> [Explore the material]:
1. Answer each question from the essay on Fitzgerald and second acts, one line per answer:
(a) What was the writer's job in their twenties, and where?
(b) What is the title of Fitzgerald's failed play?
(c) What was Fitzgerald said to be eating when he died?
2. Pick up the essay on Fitzgerald and second acts after its last sentence and keep writing it.

> [Provided passage]:
───
FITZGERALD CHANGED HIS MIND ABOUT SECOND ACTS: we all should

HENRY OLIVER’S BOOK TELLS US HOW WE CAN STAGE A SECOND ACT IN OUR OWN LIVES

One of the most useful books encountered in the last year

Eventually, this post will get to a strong recommendation for Henry Oliver’s book, but first we have to clean up some Fitzgeraldiana related to second acts. Like many other besotted English majors of my and other generations, F Scott Fitzgerald ranked very high on my list of influences. All of his books, even his failed play, The Vegetable, biographies, notes, and letters: they all enveloped me in my twenties.

I may have come to look like Papa Hemingway, but always preferred Scott

This affection may seem odd given that Scott was a severe alcoholic for much of his adult life and my big job in my own twenties was as an alcoholism counselor (starting fifty years ago this August) up in Saratoga County, New York. But his writing — The Crack-Up, The Lost Decade, On Booze — served as an antidote against the glamourous notion to which many addicted to alcohol subscribe. (In Saratoga, my clients ranged from wealthy Fortune 50 execs to poor residents out of the foothills of the Adirondacks, but even the latter understood the Fitzgerald stories.) I used verbatim one of his final notes — ‘ACTION IS CHARACTER’ — as a guidepost to help many of the people I counselled. Fitzgerald that line in block letters (underlining the first and last words several times each) in the unfinished manuscript for The Last Tycoon . The relevance for those in the early stages of recovery came from an awareness that what you said in pursuing that goal was a lot less important than what you did. And that meant a surveillance of every action undertaken: where you went, who you saw, what you did. Fitzgerald was sober when he was writing that last book and many believe The Last Tycoon would have signaled the start of a second act for him. Tragically, shortly after making those marks on the page, he died of a massive heart attack. They say he was eating a chocolate bar, which is one of the most early recovering alcoholic things ever, God bless him.
───
> [Material shown]:
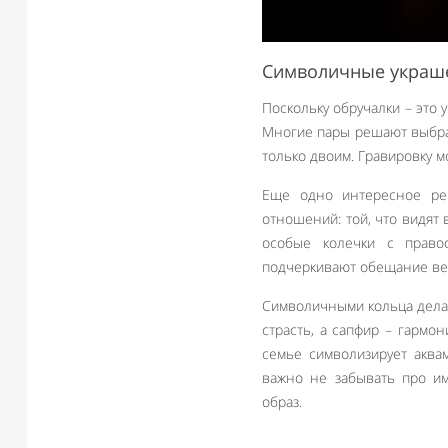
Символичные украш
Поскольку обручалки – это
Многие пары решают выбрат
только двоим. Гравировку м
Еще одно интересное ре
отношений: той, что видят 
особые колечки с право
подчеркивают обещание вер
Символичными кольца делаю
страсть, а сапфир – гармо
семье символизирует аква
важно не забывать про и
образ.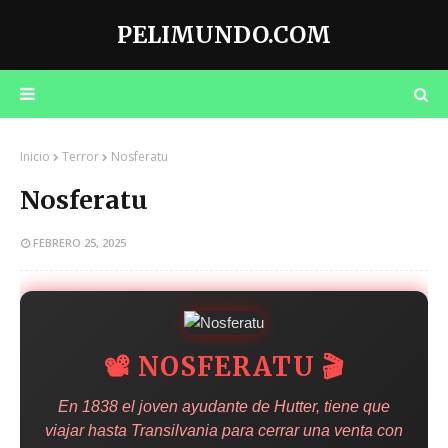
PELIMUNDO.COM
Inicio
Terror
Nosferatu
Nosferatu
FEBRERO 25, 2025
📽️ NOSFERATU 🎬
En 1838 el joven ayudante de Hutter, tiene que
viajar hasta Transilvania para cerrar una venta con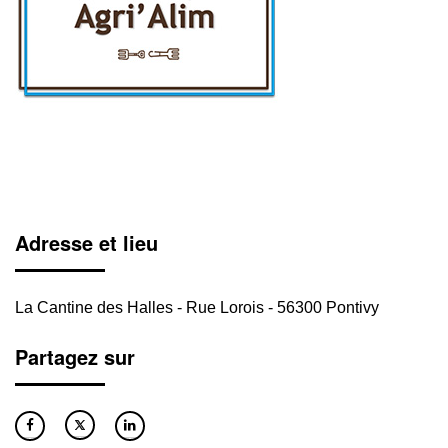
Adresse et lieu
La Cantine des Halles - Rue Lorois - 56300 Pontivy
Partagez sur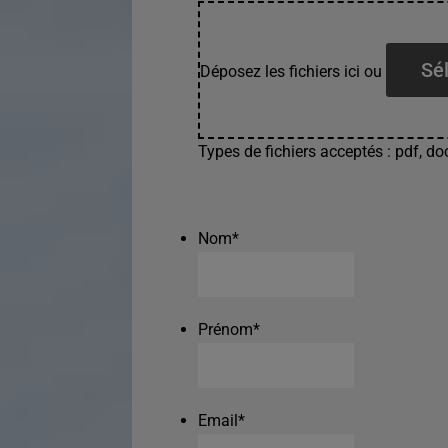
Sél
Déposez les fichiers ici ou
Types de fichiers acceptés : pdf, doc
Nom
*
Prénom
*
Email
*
───
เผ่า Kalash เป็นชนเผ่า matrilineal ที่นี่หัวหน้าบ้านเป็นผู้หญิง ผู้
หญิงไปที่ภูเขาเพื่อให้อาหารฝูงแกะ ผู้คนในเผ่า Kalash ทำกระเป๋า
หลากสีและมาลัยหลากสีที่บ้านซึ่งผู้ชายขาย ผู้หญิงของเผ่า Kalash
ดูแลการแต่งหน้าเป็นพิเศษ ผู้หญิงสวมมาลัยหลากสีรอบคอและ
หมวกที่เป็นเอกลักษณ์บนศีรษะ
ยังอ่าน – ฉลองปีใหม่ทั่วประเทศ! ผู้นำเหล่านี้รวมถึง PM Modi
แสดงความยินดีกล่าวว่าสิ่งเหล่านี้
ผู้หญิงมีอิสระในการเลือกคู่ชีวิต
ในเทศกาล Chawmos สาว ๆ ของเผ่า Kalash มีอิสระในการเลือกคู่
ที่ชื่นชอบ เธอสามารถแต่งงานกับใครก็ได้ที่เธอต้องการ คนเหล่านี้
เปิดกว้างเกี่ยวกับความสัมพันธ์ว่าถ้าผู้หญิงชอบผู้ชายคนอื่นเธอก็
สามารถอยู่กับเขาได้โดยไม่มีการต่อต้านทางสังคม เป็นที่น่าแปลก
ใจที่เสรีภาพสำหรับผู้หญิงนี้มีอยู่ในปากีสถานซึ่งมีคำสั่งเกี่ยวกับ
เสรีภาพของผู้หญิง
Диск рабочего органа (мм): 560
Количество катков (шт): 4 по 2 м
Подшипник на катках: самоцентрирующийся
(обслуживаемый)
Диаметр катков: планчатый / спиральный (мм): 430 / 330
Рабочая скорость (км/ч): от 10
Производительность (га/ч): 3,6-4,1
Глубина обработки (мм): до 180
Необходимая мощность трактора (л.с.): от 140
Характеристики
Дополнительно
───
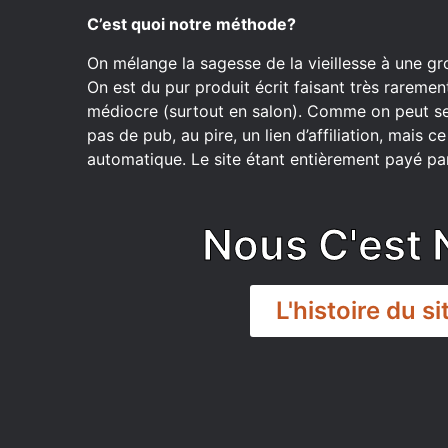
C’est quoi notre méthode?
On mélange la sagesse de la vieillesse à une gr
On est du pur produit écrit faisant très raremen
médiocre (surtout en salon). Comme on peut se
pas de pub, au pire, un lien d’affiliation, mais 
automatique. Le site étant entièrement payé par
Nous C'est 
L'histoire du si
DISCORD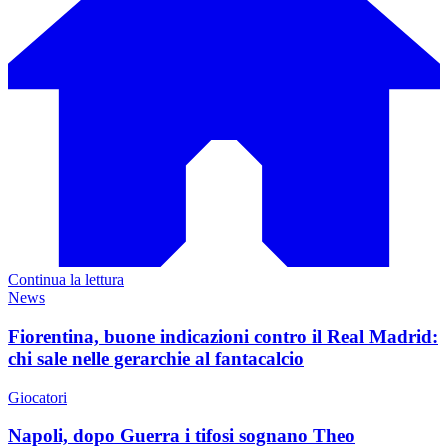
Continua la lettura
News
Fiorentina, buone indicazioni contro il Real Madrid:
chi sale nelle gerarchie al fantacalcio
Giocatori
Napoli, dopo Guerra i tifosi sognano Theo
───
> [Outputs for the tasks]:
1.
(a) Alcoholism counselor in Saratoga County, New York.
(b) The Vegetable.
(c) A chocolate bar.

2.
That Fitzgeraldian immersion failed to stop me from misunderstanding for years one of the most cited quotations of the great novelist: “there are no second acts in American lives.” The problem for me (and according to this article many other people) is that we didn’t register the entire quote or its context. The full line from Fitzgerald’s 1932 ‘My Lost City’ essay actually seems to vouch for the presence of second acts in life and admit to the author’s discarding a previous assumption: “I once thought that there were no second acts in American lives, but there was certainly to be a second act to New York’s boom days.”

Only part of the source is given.